When he saw, it is more than enough for me to handle and when he was satisfied, he got down. In a few moments, when I turned to him to talk, he hugged me tight and kept his lips on my chest. I was feeling his warm breath on my chest and his wet lips exploring my chest intermittently.
“I’m sorry!…. for yesterday.“, he said in a soft tone, still covering me in his arms. I also covered him between my arm and chest. It was a token of my acceptance.
“Have you ever given it a serious thought… where are we heading to? What is our future?… I mean… you know I am not even comfortable with sexual advances between us and typically may never be comfortable with anal sex specifically. Do you think we can still maintain a healthy and happy relationship between us? What are your plans for our future… I mean, what will happen when I have to go back after 10 months to finish my studies and then probably we need to get separated for ever as we don’t know where our jobs will lead us to?“, I asked him. His kissing sequence paused when I started my chain of questions, but he was still hugging me in same pose.
He did not say a word. I wanted to get more of my queries answered and assurance. I asked him again, “I had already told you in the very beginning that I don’t like you the way you like me. I agree, that probably is not completely true now, but I still don’t feel the same way all the time. Specially, I am not sure if we will be able to satisfy each other sexually. It will not be acceptable to me if anyone of us has to look outside for our sexual needs. And then, on top of that, I am still not sure of my sexual orientation yet. I don’t know if I will be able to maintain that level of commitment in our relationship.“
When I finished, I just felt one more time his lips on my chest. There was still no answer to my queries. His lips were sticking to my chest at same point yet. Slowly, he moved his lips away, and I heard his soft voice reflecting from my chest. “I am very clear on my mind what I want. I just want you, dear. I have confirmed you many times, it is my feeling for you. You have no obligations to me.“, He said.

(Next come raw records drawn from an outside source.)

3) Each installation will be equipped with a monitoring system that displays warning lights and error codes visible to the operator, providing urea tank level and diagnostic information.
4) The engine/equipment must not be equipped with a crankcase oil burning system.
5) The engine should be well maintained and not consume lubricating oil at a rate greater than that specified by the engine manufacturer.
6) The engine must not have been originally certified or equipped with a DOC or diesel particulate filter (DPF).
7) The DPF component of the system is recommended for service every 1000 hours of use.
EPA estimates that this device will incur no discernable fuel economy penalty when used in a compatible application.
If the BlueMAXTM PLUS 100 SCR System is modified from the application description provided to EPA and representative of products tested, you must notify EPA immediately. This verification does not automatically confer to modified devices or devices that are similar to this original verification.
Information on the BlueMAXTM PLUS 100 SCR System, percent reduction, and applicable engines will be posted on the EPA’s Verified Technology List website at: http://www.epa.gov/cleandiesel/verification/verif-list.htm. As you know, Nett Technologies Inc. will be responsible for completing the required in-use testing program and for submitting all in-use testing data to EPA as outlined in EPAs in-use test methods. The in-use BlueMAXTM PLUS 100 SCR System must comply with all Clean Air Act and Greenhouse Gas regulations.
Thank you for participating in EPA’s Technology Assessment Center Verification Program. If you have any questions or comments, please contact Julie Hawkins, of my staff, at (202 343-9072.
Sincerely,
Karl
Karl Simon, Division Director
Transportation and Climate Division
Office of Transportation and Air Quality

He continued after a small pause, “Did I ever demand anything from you or put any restrictions on you? I know what I want and what I am doing. It is altogether a different story whether or not it is in my fate. You are not involved in it. You are free always to enjoy your life the way you want it or your parents want you to do. I am happy in seeing you happy. I assure you I won’t ever bother you in that case.“
There was a silence between us for a while. After some time, he kissed once again on my chest and came even closer to me and hugged me tightly and said, “Now, free your mind of all tensions, and relax. I will do as you want me to do. Have I ever done anything that might hurt you or go totally against your will? I have always respected your will and your preferences over and above my needs and satisfaction. That’s why I could not proceed further last night even though I was sexually aroused, super horny and needed much more to satisfy my sexual needs. You can understand you are much more important for me than any other thing. It only needs a discharge and a hole..that can be done in grip of my hands too. There are other ways around to satisfy my sexual needs with in my limits but there is no way to see you unhappy. It hurts to me, but it is not your fault either. You still could not understand my love for you. I can never imagine anyone except you in my life.“
“Now, let us sleep, if you please allow me Sire ! we have to get up early in morning.“, he said and hugged me tightly once again. I could feel his chuckle and grinning smile with his lips once again touching my chest.